Reproduce every text line of the listing below verbatim, omitting the pictures.

****************************************

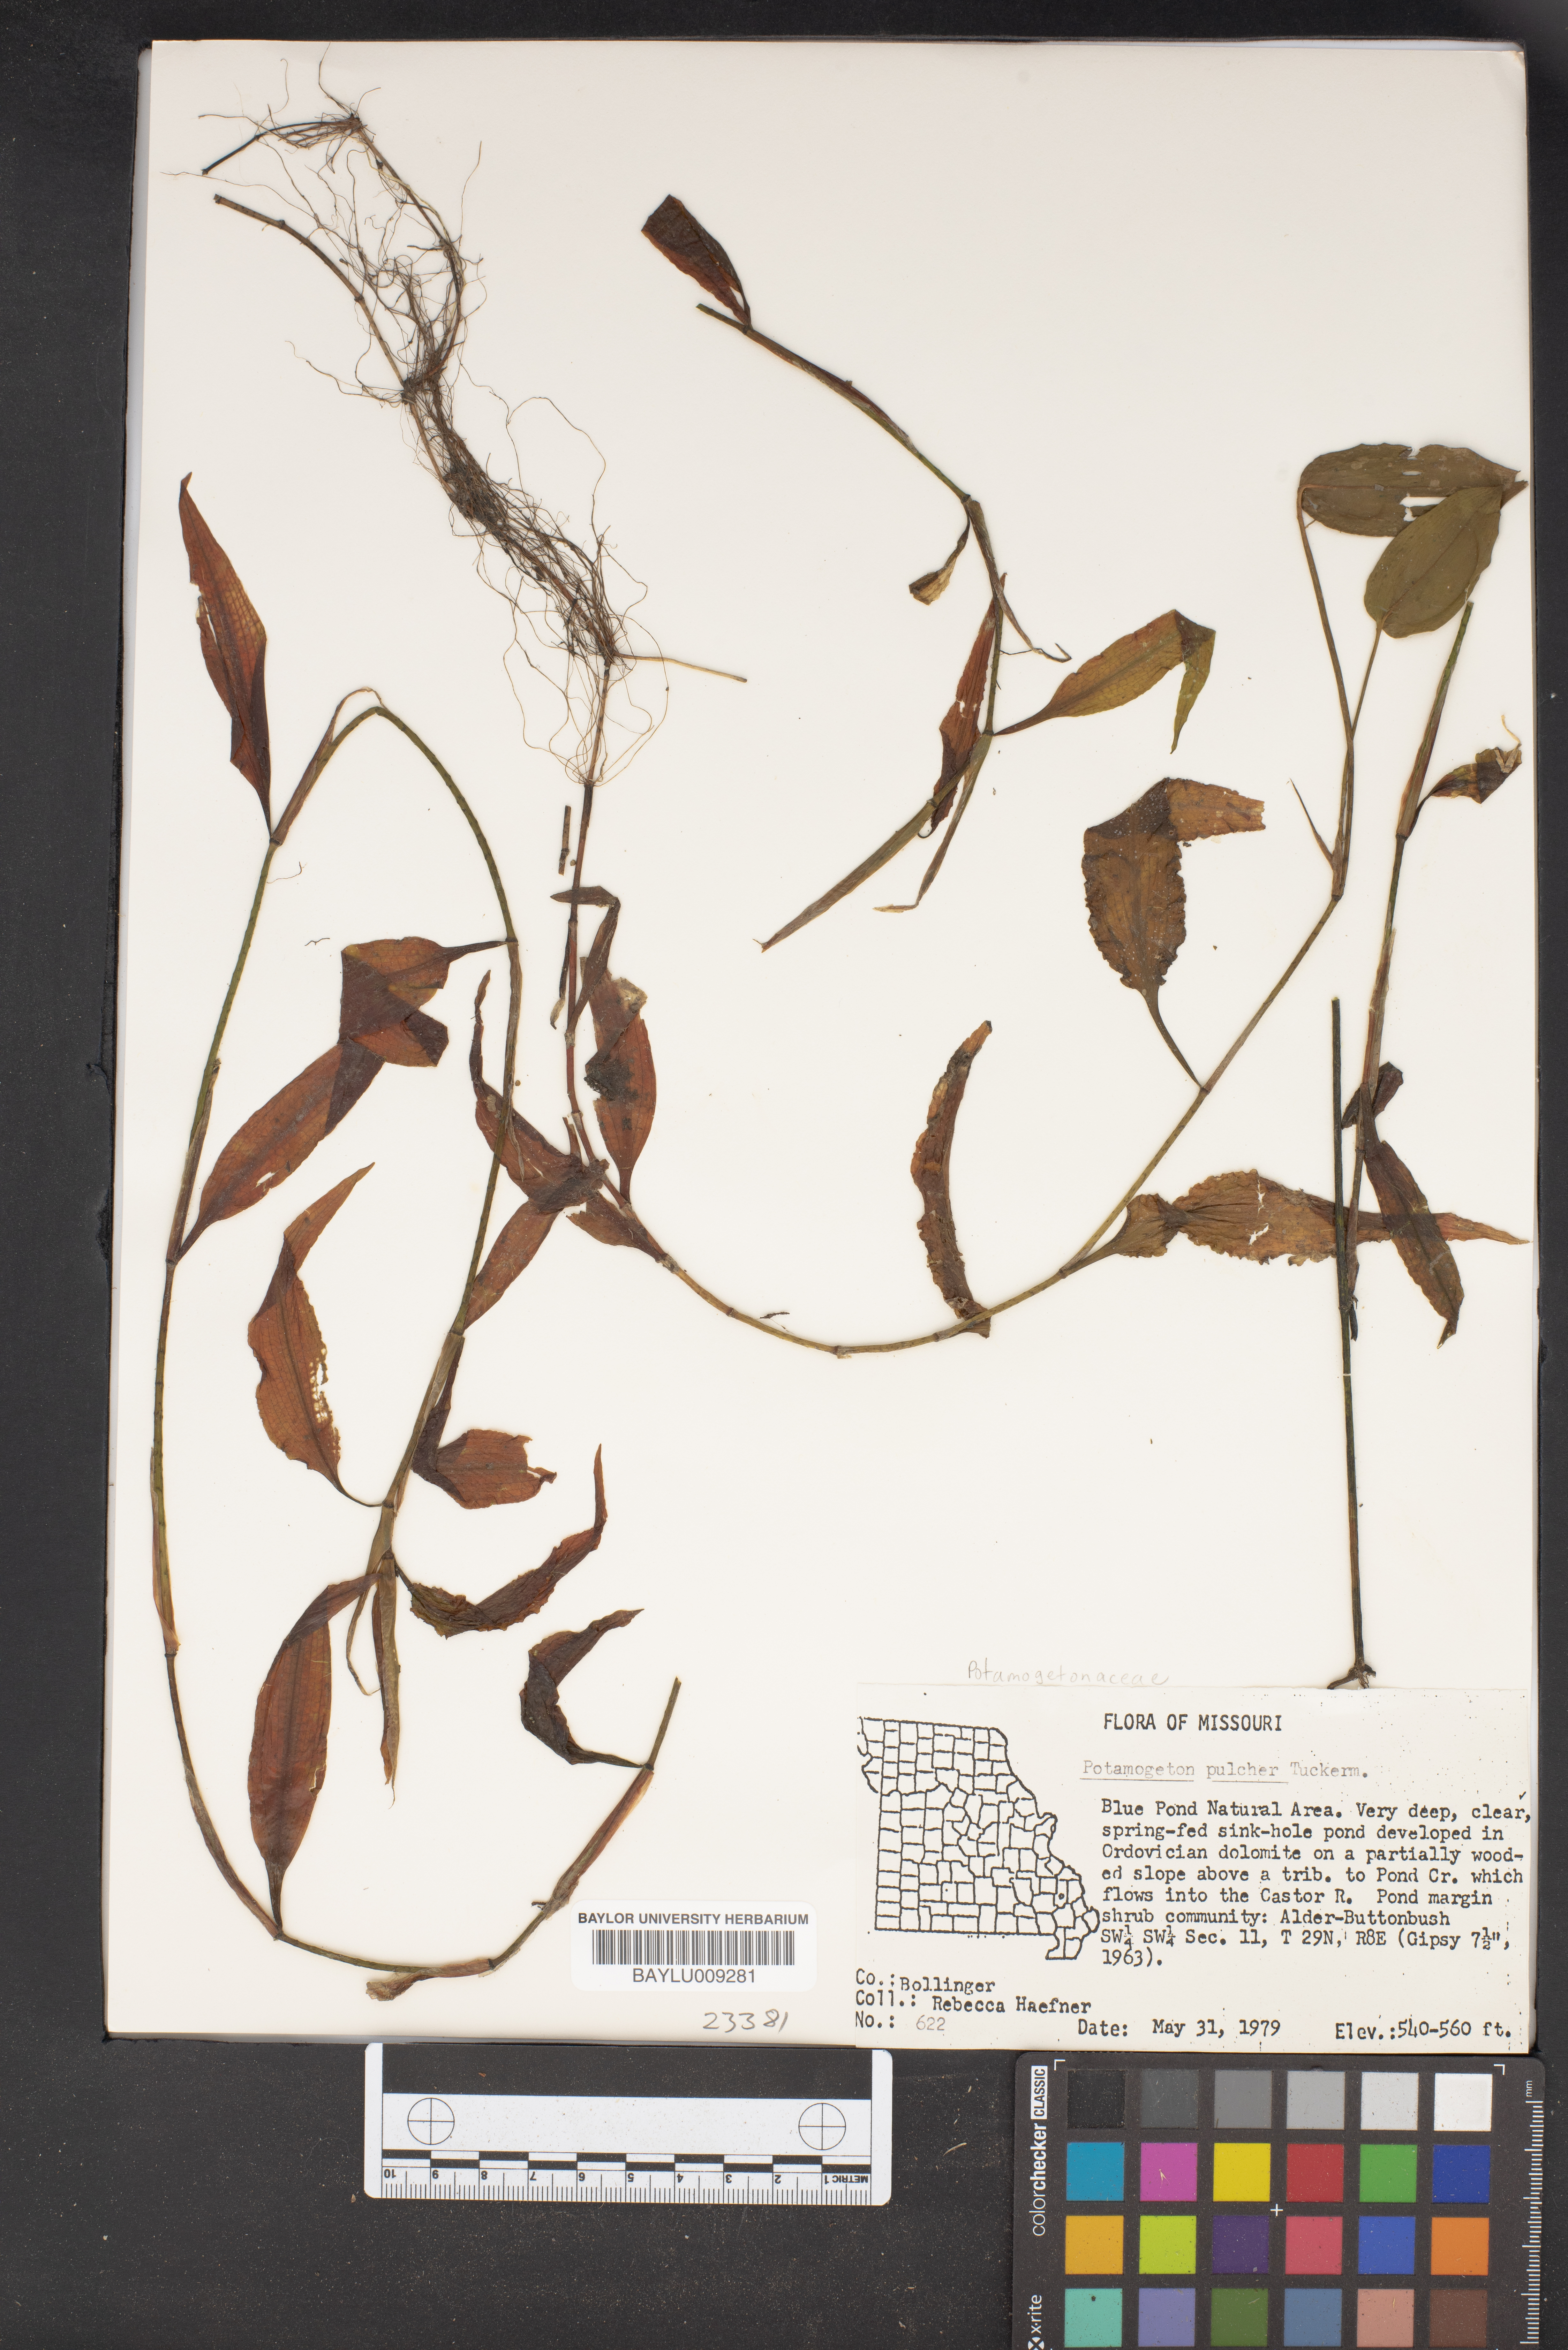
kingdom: Plantae
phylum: Tracheophyta
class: Liliopsida
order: Alismatales
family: Potamogetonaceae
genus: Potamogeton
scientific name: Potamogeton pulcher
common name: Heart-leaved pondweed
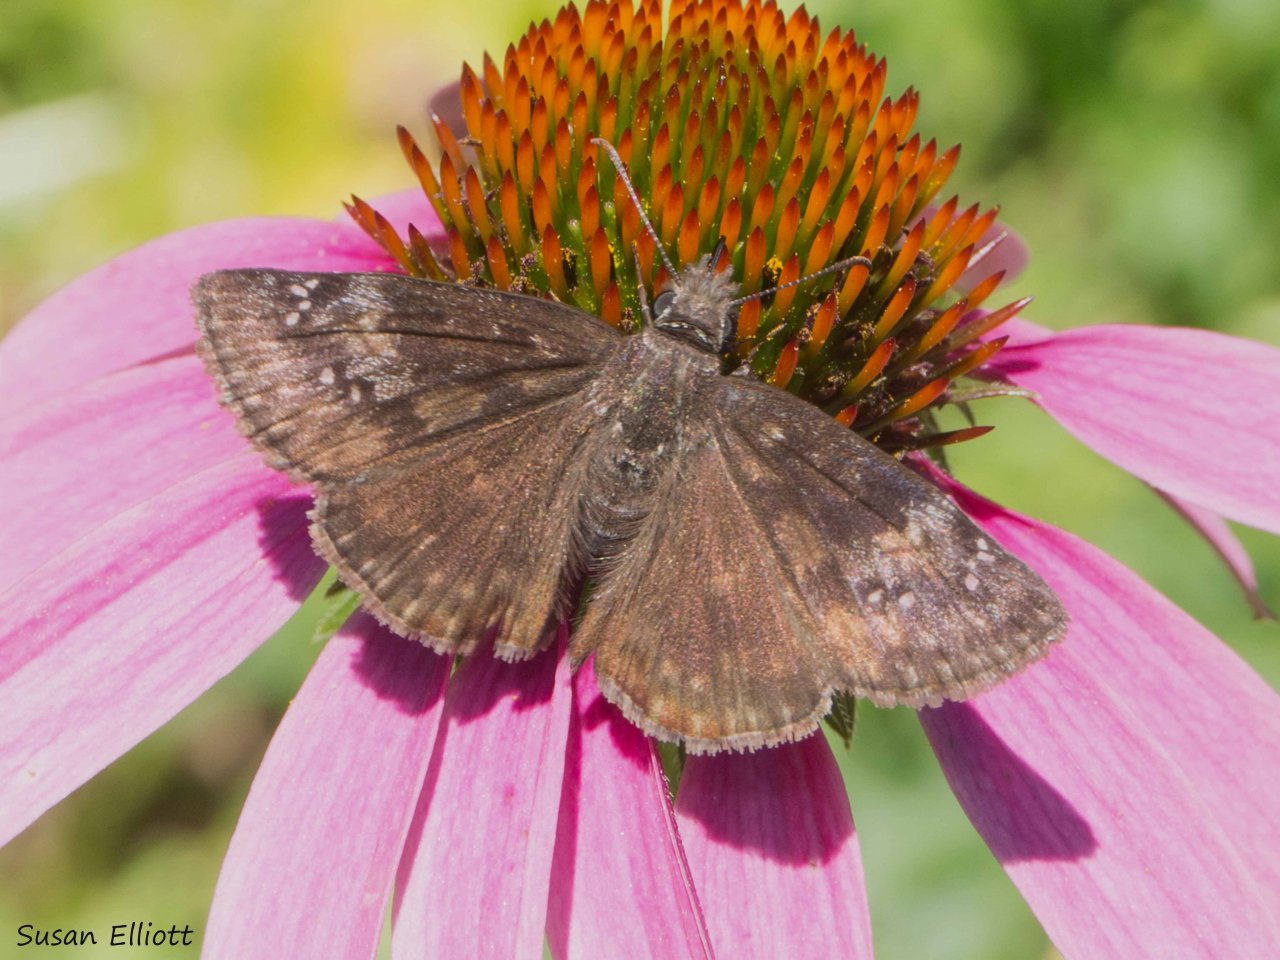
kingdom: Animalia
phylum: Arthropoda
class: Insecta
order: Lepidoptera
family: Hesperiidae
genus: Gesta
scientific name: Gesta
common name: Juvenal's Duskywing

****************************************

* [Answer for this exercise]
kingdom: Plantae
phylum: Tracheophyta
class: Liliopsida
order: Alismatales
family: Potamogetonaceae
genus: Potamogeton
scientific name: Potamogeton pulcher
common name: Heart-leaved pondweed
kingdom: Animalia
phylum: Arthropoda
class: Insecta
order: Lepidoptera
family: Hesperiidae
genus: Gesta
scientific name: Gesta
common name: Juvenal's Duskywing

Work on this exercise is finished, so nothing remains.